--- How to complete this task ---
Copy out the piece about using a client's name as a recommendation word for word.

When my career was focused primarily on making
medical videos, I had to spend a lot of time selling myself, being an
evangelist for my business. Most
of my work came through ad agencies and the challenge for me was finding the
person at an agency who actually contracted video vendors. Finding that person was a search akin
to finding Jimmy Hoffa. I quickly
learned that I needed inside information if I was to have any success. So I would ask my existing clients if
they new anyone at a different agency from whom I could get some work. They often obliged and would give me a
phone number. Most importantly, I
would ask, “May I use your name when I call this person?”
Usually they would say, “yes.” One client who always said I could use
his name was a guy named Sam.
However, Sam’s name turned out not the magic password he led me to
believe it was. As I called the
agencies Sam told me about, I would reach the creative directors on the phone
and confidently say, “Sam recommended I call you.”
The person on the other end would always respond,
“Oh yeah. I know Sam.”
A rather ambiguous response. This would happen time and time
again. No, “Oh yeah I know
Sam. He’s a great guy.” Or “Well
if Sam uses you, you must be good.”
Just a plain, “Oh Yeah. I know Sam,” and then the chirping of crickets.
Eventually, I realized that Sam’s recommendation
was not highly valued in the medical video world. If I was to continue in the field, I would need the
recommendation of someone else.
In the ancient world, recommendations were not
simply names dropped in phone conversations, but took the form of letters. For instance, if you wanted to do
trade with someone in another city and had never met them before, you couldn’t
just direct them to your website.

--- Entries shown ---
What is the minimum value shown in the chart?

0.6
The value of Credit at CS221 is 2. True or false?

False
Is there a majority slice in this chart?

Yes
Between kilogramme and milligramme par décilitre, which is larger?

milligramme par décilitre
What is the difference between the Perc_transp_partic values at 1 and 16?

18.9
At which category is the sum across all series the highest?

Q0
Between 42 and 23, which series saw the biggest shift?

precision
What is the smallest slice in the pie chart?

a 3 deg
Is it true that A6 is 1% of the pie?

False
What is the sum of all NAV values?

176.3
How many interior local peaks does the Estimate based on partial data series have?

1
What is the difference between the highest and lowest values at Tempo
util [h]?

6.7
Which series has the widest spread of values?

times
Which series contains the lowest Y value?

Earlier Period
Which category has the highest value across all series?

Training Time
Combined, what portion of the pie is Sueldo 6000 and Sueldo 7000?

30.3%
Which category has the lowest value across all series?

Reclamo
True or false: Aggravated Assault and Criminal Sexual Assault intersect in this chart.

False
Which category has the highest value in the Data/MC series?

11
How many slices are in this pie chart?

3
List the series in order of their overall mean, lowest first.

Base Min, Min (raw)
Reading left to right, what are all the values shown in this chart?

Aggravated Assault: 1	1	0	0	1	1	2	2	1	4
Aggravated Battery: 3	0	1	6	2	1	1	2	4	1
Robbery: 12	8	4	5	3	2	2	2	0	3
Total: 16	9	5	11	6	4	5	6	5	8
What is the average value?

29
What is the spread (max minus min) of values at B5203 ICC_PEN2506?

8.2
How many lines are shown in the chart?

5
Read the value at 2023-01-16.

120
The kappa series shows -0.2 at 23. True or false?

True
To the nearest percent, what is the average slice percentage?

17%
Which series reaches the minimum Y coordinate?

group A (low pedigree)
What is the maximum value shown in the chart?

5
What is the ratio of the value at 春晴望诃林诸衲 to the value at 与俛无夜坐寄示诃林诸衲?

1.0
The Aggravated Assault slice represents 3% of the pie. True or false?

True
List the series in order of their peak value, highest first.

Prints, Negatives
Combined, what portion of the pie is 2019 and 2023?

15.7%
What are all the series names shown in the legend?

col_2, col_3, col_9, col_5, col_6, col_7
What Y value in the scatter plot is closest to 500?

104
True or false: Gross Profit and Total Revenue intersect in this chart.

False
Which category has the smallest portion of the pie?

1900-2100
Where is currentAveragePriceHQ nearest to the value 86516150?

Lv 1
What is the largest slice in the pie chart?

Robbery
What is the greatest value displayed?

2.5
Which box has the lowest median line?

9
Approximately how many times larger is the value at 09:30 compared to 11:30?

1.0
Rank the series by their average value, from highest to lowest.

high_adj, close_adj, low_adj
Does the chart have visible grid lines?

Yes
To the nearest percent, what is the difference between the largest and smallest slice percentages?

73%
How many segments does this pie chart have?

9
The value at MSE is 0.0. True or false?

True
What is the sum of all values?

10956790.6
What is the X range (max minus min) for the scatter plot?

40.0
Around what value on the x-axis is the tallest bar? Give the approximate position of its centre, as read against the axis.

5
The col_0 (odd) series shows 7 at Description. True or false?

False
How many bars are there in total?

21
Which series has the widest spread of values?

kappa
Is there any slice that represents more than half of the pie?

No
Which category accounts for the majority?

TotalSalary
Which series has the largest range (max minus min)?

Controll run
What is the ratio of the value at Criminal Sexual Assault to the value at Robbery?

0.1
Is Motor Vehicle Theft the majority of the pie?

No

--- Response for this exercise ---
When my career was focused primarily on making
medical videos, I had to spend a lot of time selling myself, being an
evangelist for my business. Most
of my work came through ad agencies and the challenge for me was finding the
person at an agency who actually contracted video vendors. Finding that person was a search akin
to finding Jimmy Hoffa. I quickly
learned that I needed inside information if I was to have any success. So I would ask my existing clients if
they new anyone at a different agency from whom I could get some work. They often obliged and would give me a
phone number. Most importantly, I
would ask, “May I use your name when I call this person?”
Usually they would say, “yes.” One client who always said I could use
his name was a guy named Sam.
However, Sam’s name turned out not the magic password he led me to
believe it was. As I called the
agencies Sam told me about, I would reach the creative directors on the phone
and confidently say, “Sam recommended I call you.”
The person on the other end would always respond,
“Oh yeah. I know Sam.”
A rather ambiguous response. This would happen time and time
again. No, “Oh yeah I know
Sam. He’s a great guy.” Or “Well
if Sam uses you, you must be good.”
Just a plain, “Oh Yeah. I know Sam,” and then the chirping of crickets.
Eventually, I realized that Sam’s recommendation
was not highly valued in the medical video world. If I was to continue in the field, I would need the
recommendation of someone else.
In the ancient world, recommendations were not
simply names dropped in phone conversations, but took the form of letters. For instance, if you wanted to do
trade with someone in another city and had never met them before, you couldn’t
just direct them to your website.